Pitt laps his family in luxury and continuously pursues wealth for himself. He told PARADE that if he’s globetrotting with his kids and they are away from home “for a long time, we’ll fly their friends out so they can be together.” If he practiced what he preached, he’d be living a bare-bones lifestyle and giving all of his own surplus cash to the poor, not condemning people who are tired of paying soaring taxes into a broken system.

While Pitt may have good intentions, I get the feeling that he doesn’t understand the purpose money or the value of capitalism. Capitalism isn’t dishonorable. Capitalism is noble and practical. For, a man must seek material riches “in so far as they are necessary for him to live in keeping with his condition of life,” says Aristotelian philosopher and theologian Thomas Aquinas in his Summa Theologica.

There is nothing inherently wrong with pursuing material wealth. As Aquinas points out, pursuing wealth could be part of your “condition” or vocation. For example, if you’re the founder and CEO of a company that creates jobs for hundreds of people, the honorable thing to do is to pursue greater (“excess”) profits so that you can hire more people and ensure the job security of your employees who currently depend on you.
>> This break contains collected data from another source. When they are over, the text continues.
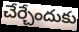
చేర్చేందుకు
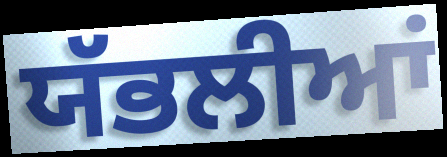
ਯੱਭਲੀਆਂ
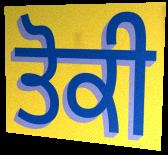
ਤੋਕੀ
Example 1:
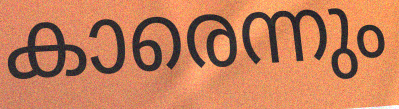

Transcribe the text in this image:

കാരെന്നും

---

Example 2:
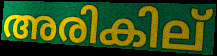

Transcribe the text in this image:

അരികില്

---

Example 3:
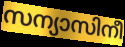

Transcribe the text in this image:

സന്യാസിനീ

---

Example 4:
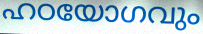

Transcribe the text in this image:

ഹഠയോഗവും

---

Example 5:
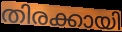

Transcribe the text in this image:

തിരക്കായി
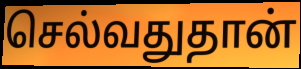
செல்வதுதான்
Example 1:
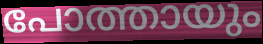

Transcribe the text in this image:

പോത്തായും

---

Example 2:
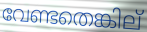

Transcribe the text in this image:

വേണ്ടതെങ്കില്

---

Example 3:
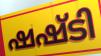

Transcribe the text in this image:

ഷഷ്ടി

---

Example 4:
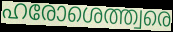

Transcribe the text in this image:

ഹരോശെത്ത്വരെ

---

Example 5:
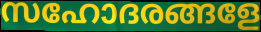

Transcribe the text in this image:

സഹോദരങ്ങളേ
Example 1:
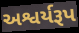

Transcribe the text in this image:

અશ્વર્યરૂપ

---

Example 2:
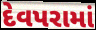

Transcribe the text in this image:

દેવપરામાં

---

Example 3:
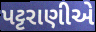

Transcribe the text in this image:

Money is a necessary tool whereby humans achieve productivity. So, when the government unjustly appropriates money from wealthy entrepreneurs who need their wealth in order to invest, take risks, grow their companies and create jobs, the government is greedy—not the wealthy individuals. A greedy person— or institution—wastes and abuses money by pursuing excessive wealth for no productive reason.

Last week, Bill O’Reilly said: “It's about efficiency and fairness. Why should I, or you, work hard everyday so some guy in a suit can have a $16 muffin? … I've paid my fair share for 35 years, Mr. President. And you and other politicians have squandered my labor. Squandered it. So until the feds and the states demand efficiency and cut the crap, I will oppose targeted tax increases.”
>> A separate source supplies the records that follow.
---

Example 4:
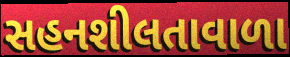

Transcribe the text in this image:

સહનશીલતાવાળા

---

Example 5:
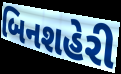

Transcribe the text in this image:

બિનશહેરી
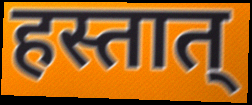
हस्तात्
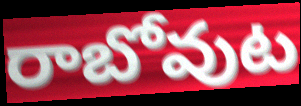
రాబోవుట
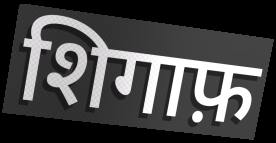
शिगाफ़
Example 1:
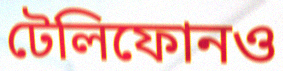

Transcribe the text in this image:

টেলিফোনও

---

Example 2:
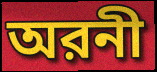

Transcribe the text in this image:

অরনী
The government is not acting in the best interest of society by taxing rich people more. Instead, the government is sending the rich Americans overseas, along with the investments, jobs, security and happiness that they create.

In the President’s speech on reducing the deficit last week, he said that taxing the wealthiest Americans more to pay for excessive government spending is “fair” and “just the right the thing to do.”

The Chicago Tribune reports that the richest Americans “pay at a higher rate, and as a group, they contribute a much larger share of the overall taxes collected by the federal government.” Additionally, “…the tax code is riddled with more than $1 trillion in deductions, exemptions and credits, and they benefit people at every income level…”

Asking wealthy job creators to give the government more isn’t fair. It’s not tax reform. It’s greed. Government greed.

Pitt, Cuban, Schmidt and Buffett each used capitalism to attain financial independence. If they wish to pay more taxes, they are free to write a blank check to the IRS. But they should stop criticizing capitalism and free market policies because every American deserves a shot at attaining financial freedom and professional success—not just them.